Option 1: Plot the tree and observe the number of regions (= number of leaves)

Option 2: Count the number of leaf nodes (see next code cell)

When we call the methods '.tree_.children_left' or '.tree_.children_right' on the tree object, we get an array with the indexes of the nodes to the left and right of each node. 

These methods return a -1 when the node to the left or right of a given node is a leaf node.
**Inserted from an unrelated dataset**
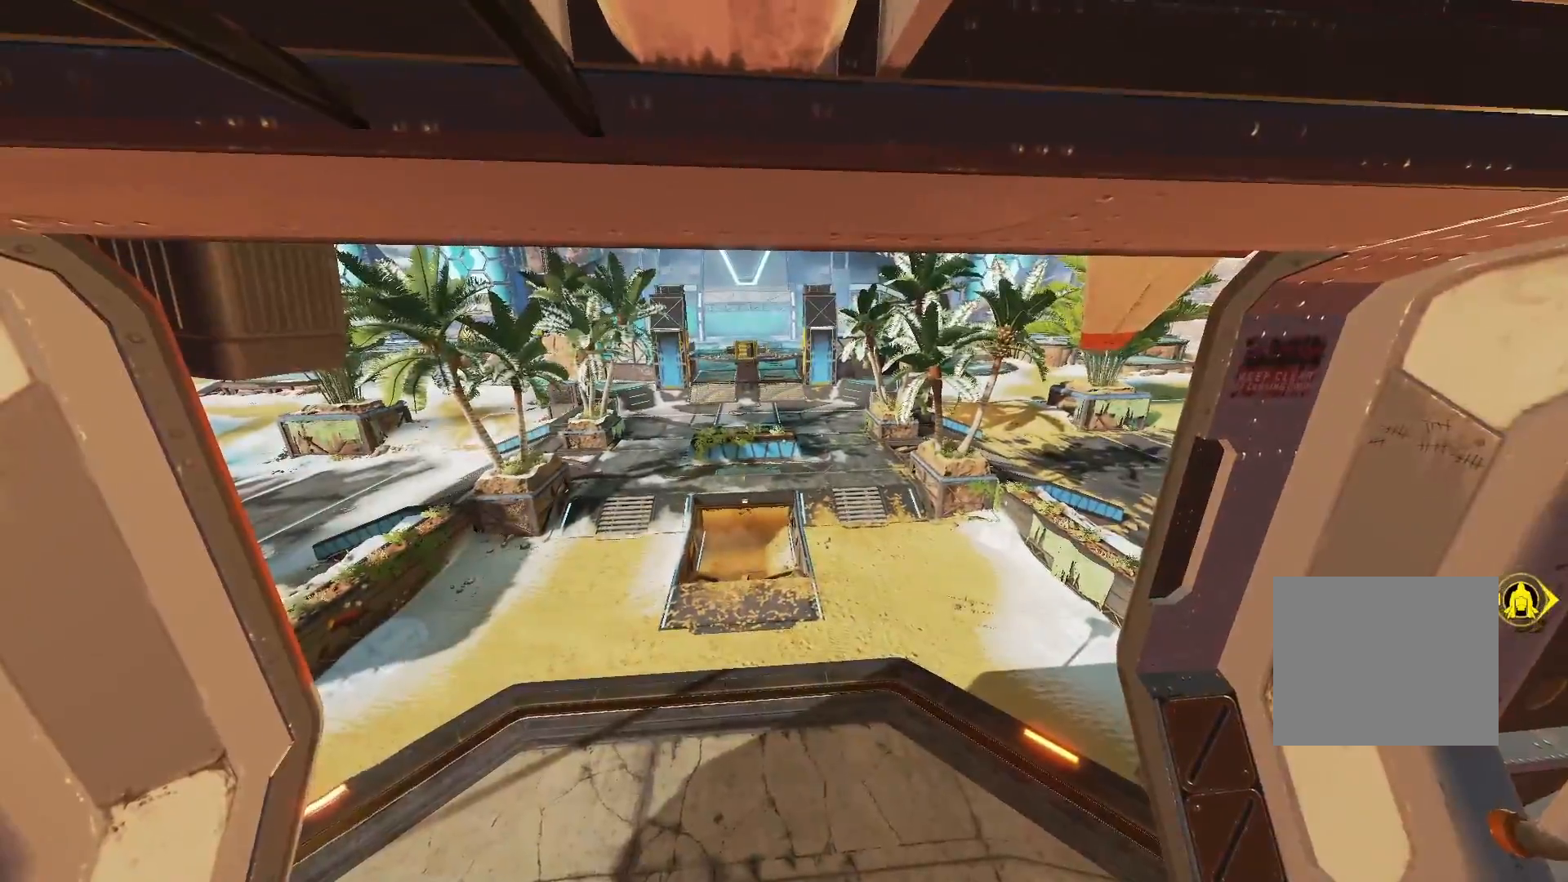
{"buttons": [], "left_stick": "center", "right_stick": "center", "events": []}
Therefore, we can know the number of leaves in the tree by counting the number of -1 in the ouput of '.tree_.children_left' or '.tree_.children_right'

In [None]:
reg_tree_lstat.tree_.children_left

In [None]:
reg_tree_lstat.tree_.children_right

In [None]:
# Get the number of leaves in the tree by counting the number of -1 in any of the above arrays
# Save it in a variable called 'number_leaves'
# DO IT HERE

number_leaves = np.sum(reg_tree_lstat.tree_.children_right==-1)
number_leaves

In [None]:
# There is a direct method to get the number of leaves

reg_tree_lstat.get_n_leaves()

In [None]:
# Adjusted R squared fo the tree

top= sum((y - reg_tree_lstat.predict(X))**2)/ (y.size-number_leaves)
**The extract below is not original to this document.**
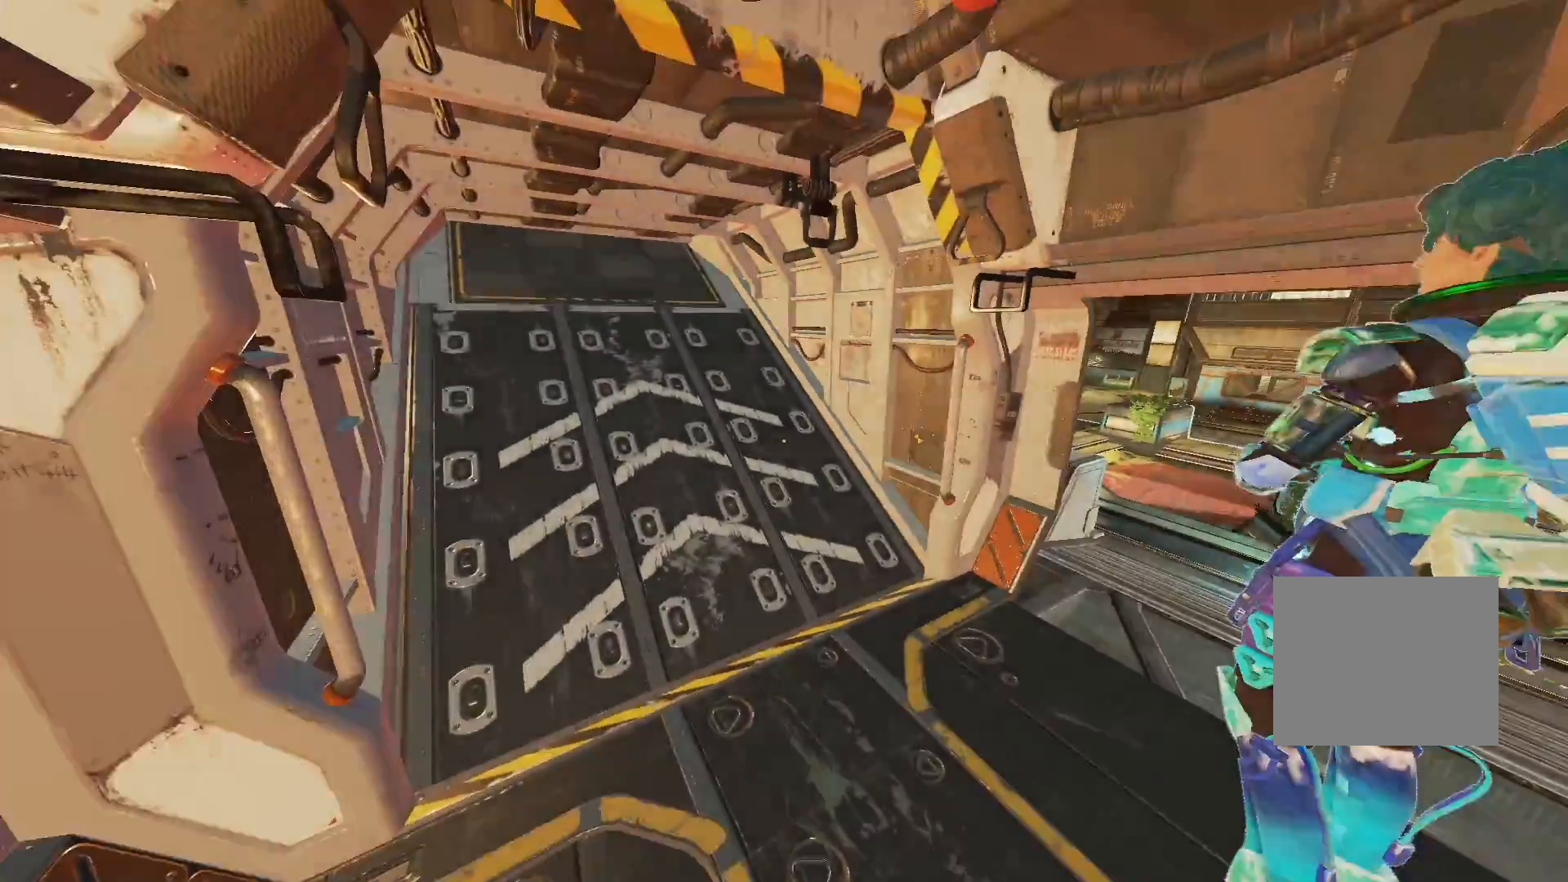
{"buttons": [], "left_stick": "center", "right_stick": "center", "events": [[50, "right_stick", "center"], [183, "right_stick", "right"], [467, "right_stick", "center"]]}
bottom= (sum((y - y.mean())**2))/(y.size-1)

round (1-(top/bottom), 2)

In [None]:
# let's plot the tree!

tree.plot_tree(reg_tree_lstat)

plt.show()

In [None]:
# The figsize parameter sets the plot size (in inches)

plt.figure(figsize=(12,12))   
tree.plot_tree(reg_tree_lstat, fontsize=10, feature_names=['LSTAT'])
plt.show()

In [None]:
# The MSE of the top node is the variance of medv (= the variance of Y)

np.round( np.var(boston_df['medv']), 3)

In [None]:
# The prediction of Y for the top node is just the mean of Y

np.round( np.mean(boston_df['medv']), 3)

In [None]:
# The MSE of the left node on the second layer is the variance of medv for the observations where the LSTAT <= 9.725

np.round(np.var (boston_df['medv'][boston_df['LSTAT']<=9.725]), 3)

### Interpret the tree
##### Take 3 mins and try to answer the folowing questions independently. We will discuss the answers in 3 mins

What is the max depth of the tree?

How many regions were created by the tree algorithm?

Use the tree and graphically (i.e., going down the tree branches) predict the __medv__ for a neighborhood where lstat is 15.

Does the tree evidence any relationship (positive or negative) between lstat and medv? Where do you see that relationship in the tree?

In [None]:
# There is a method to get the depth of the tree

reg_tree_lstat.get_depth()

<br>

Let's plot the lines for the three models (simple reg, poly reg, and the tree) to see if we can graphically observe the reason why the RT does better than the linear regression and seemingly even better than the poly of second degree!

In [None]:
plt.style.use('seaborn')

plt.scatter(boston_df['LSTAT'], boston_df['medv'],c='grey',marker='o')

plt.xlabel("Lstat")

plt.ylabel("Medv")


plt.plot(boston_df['LSTAT'], simple_reg_object.predict(X), c='red', ls='-', label='Linear Model')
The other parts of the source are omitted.